* To do: List the lines as a numbered list, starting at the line that contains "[208, 47, 259, 71] [370, 25, 427, 150]" and ending at the last line of the records, both included, with blank lines left out.

* Records for the task:
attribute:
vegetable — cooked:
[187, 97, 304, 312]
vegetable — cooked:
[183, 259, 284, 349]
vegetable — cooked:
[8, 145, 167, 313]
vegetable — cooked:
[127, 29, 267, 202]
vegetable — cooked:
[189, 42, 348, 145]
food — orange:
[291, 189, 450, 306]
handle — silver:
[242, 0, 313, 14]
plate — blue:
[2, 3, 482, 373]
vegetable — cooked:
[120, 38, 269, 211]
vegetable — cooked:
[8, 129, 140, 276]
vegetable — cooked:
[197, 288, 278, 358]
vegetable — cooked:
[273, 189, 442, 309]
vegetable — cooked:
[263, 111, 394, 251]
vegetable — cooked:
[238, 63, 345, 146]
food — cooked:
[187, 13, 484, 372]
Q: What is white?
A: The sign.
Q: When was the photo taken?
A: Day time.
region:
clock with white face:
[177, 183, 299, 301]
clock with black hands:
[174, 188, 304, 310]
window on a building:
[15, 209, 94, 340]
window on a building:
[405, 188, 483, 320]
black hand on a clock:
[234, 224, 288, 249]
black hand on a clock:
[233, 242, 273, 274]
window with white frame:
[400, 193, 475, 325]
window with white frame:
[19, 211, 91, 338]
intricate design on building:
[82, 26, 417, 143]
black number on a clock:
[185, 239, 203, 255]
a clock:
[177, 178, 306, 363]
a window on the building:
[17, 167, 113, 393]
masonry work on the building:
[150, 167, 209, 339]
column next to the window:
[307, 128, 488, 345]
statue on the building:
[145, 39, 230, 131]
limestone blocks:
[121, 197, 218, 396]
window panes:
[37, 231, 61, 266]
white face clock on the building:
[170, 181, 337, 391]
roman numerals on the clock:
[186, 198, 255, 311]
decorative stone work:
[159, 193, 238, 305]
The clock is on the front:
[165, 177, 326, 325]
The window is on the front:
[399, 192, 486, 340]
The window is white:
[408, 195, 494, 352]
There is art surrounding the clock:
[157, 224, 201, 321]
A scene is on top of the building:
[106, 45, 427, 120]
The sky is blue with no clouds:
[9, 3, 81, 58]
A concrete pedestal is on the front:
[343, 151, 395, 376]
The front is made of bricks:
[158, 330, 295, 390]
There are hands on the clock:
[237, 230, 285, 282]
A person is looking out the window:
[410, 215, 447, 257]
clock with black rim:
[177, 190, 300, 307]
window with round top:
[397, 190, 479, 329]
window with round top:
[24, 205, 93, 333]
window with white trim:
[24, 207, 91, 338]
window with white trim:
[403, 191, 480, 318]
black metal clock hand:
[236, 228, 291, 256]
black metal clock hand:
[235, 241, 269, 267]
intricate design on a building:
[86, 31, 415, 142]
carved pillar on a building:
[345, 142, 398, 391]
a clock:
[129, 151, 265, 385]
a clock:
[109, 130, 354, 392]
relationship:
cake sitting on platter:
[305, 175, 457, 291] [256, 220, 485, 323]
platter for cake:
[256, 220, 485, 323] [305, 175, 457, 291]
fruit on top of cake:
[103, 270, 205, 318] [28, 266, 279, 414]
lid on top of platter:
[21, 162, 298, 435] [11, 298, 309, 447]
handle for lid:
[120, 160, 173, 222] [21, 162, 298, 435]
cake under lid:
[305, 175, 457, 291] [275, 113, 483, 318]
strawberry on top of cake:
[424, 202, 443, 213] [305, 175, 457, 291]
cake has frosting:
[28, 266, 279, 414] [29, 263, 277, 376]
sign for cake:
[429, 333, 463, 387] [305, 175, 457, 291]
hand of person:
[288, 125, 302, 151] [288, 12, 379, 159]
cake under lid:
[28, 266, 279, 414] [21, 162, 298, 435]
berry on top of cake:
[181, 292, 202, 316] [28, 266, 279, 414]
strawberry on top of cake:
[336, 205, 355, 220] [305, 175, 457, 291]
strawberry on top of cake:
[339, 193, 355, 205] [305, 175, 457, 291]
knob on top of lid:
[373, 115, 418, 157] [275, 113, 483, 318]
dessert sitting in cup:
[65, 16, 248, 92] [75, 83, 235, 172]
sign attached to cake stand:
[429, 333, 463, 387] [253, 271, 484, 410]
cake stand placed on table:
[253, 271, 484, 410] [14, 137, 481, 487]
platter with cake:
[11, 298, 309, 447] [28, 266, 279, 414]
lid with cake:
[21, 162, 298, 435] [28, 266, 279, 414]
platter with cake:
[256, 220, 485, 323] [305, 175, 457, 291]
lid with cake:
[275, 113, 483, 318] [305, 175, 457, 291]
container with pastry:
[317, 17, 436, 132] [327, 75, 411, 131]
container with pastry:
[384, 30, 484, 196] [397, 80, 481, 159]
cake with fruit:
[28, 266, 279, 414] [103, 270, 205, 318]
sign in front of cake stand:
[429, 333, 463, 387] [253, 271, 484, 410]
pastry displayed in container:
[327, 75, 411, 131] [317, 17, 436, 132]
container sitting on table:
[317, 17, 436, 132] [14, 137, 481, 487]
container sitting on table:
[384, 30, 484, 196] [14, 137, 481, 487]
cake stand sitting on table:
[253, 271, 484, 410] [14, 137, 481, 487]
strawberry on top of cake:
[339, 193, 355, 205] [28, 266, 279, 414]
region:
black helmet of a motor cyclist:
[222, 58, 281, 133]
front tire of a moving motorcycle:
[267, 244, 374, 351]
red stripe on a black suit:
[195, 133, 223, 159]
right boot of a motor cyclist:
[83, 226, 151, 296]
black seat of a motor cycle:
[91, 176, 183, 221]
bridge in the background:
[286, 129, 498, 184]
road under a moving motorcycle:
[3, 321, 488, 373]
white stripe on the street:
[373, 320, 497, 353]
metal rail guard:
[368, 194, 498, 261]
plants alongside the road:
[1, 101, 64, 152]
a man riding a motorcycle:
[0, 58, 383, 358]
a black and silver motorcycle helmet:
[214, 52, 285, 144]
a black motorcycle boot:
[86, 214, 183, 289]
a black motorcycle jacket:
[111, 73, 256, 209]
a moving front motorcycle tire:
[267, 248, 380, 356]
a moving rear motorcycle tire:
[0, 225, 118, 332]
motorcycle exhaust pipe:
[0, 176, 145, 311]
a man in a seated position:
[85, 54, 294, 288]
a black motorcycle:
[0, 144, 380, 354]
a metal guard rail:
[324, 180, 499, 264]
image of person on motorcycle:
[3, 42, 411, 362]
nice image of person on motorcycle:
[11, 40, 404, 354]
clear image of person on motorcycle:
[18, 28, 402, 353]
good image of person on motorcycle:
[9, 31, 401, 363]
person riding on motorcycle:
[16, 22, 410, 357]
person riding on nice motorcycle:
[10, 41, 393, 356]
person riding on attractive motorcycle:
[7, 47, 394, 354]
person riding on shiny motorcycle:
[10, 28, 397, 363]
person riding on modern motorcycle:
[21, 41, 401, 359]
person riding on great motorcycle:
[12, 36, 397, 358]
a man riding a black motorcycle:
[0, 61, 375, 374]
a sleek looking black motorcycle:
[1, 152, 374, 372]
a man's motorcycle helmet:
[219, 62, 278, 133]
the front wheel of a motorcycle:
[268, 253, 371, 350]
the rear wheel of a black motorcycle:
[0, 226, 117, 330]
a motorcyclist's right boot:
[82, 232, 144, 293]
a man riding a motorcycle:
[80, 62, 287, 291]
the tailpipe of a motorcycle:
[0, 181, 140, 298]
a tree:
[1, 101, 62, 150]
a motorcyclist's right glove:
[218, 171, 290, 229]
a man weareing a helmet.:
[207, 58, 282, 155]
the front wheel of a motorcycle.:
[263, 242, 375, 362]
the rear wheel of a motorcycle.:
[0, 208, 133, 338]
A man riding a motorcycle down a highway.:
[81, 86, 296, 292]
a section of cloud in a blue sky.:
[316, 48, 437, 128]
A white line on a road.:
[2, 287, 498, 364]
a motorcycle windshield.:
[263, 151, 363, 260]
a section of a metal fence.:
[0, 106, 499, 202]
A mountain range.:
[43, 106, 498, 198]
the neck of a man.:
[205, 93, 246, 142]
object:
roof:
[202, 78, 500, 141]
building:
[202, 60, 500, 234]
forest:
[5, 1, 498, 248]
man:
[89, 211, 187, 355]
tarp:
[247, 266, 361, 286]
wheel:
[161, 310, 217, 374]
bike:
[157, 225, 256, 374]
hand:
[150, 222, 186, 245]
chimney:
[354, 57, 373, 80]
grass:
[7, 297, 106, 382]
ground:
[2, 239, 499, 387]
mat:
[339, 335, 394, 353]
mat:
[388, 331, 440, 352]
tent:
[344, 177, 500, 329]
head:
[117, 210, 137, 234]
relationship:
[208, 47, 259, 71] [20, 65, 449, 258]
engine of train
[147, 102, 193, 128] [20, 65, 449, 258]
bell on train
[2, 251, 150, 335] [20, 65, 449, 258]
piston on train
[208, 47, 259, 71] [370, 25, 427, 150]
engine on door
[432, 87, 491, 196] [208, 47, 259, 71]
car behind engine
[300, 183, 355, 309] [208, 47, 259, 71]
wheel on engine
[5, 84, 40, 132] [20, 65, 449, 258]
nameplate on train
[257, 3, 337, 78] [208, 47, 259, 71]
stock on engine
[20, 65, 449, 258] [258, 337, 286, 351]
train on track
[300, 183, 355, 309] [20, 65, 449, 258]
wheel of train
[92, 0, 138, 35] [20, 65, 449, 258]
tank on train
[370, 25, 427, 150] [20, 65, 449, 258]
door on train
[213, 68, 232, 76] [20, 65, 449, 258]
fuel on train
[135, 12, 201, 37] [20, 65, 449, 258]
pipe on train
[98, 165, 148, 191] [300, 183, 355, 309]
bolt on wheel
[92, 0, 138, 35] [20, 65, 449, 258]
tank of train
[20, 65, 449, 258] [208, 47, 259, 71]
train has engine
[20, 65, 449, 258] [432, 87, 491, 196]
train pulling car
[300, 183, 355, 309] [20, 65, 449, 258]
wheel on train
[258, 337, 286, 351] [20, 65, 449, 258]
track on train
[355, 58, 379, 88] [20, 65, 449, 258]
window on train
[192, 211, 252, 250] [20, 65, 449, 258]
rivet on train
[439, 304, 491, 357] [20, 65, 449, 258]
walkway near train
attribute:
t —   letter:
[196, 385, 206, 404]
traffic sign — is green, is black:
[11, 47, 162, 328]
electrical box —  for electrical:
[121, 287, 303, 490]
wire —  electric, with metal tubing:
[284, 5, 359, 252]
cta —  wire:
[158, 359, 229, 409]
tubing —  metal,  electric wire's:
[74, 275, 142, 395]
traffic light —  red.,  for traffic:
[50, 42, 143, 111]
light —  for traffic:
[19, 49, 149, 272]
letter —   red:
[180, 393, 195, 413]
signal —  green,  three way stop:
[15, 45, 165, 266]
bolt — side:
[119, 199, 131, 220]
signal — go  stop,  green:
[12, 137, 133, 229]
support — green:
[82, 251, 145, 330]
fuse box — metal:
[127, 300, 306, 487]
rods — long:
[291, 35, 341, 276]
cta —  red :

* Exercise answer:
1. [208, 47, 259, 71] [370, 25, 427, 150]
2. engine on door
3. [432, 87, 491, 196] [208, 47, 259, 71]
4. car behind engine
5. [300, 183, 355, 309] [208, 47, 259, 71]
6. wheel on engine
7. [5, 84, 40, 132] [20, 65, 449, 258]
8. nameplate on train
9. [257, 3, 337, 78] [208, 47, 259, 71]
10. stock on engine
11. [20, 65, 449, 258] [258, 337, 286, 351]
12. train on track
13. [300, 183, 355, 309] [20, 65, 449, 258]
14. wheel of train
15. [92, 0, 138, 35] [20, 65, 449, 258]
16. tank on train
17. [370, 25, 427, 150] [20, 65, 449, 258]
18. door on train
19. [213, 68, 232, 76] [20, 65, 449, 258]
20. fuel on train
21. [135, 12, 201, 37] [20, 65, 449, 258]
22. pipe on train
23. [98, 165, 148, 191] [300, 183, 355, 309]
24. bolt on wheel
25. [92, 0, 138, 35] [20, 65, 449, 258]
26. tank of train
27. [20, 65, 449, 258] [208, 47, 259, 71]
28. train has engine
29. [20, 65, 449, 258] [432, 87, 491, 196]
30. train pulling car
31. [300, 183, 355, 309] [20, 65, 449, 258]
32. wheel on train
33. [258, 337, 286, 351] [20, 65, 449, 258]
34. track on train
35. [355, 58, 379, 88] [20, 65, 449, 258]
36. window on train
37. [192, 211, 252, 250] [20, 65, 449, 258]
38. rivet on train
39. [439, 304, 491, 357] [20, 65, 449, 258]
40. walkway near train
41. attribute:
42. t —   letter:
43. [196, 385, 206, 404]
44. traffic sign — is green, is black:
45. [11, 47, 162, 328]
46. electrical box —  for electrical:
47. [121, 287, 303, 490]
48. wire —  electric, with metal tubing:
49. [284, 5, 359, 252]
50. cta —  wire:
51. [158, 359, 229, 409]
52. tubing —  metal,  electric wire's:
53. [74, 275, 142, 395]
54. traffic light —  red.,  for traffic:
55. [50, 42, 143, 111]
56. light —  for traffic:
57. [19, 49, 149, 272]
58. letter —   red:
59. [180, 393, 195, 413]
60. signal —  green,  three way stop:
61. [15, 45, 165, 266]
62. bolt — side:
63. [119, 199, 131, 220]
64. signal — go  stop,  green:
65. [12, 137, 133, 229]
66. support — green:
67. [82, 251, 145, 330]
68. fuse box — metal:
69. [127, 300, 306, 487]
70. rods — long:
71. [291, 35, 341, 276]
72. cta —  red :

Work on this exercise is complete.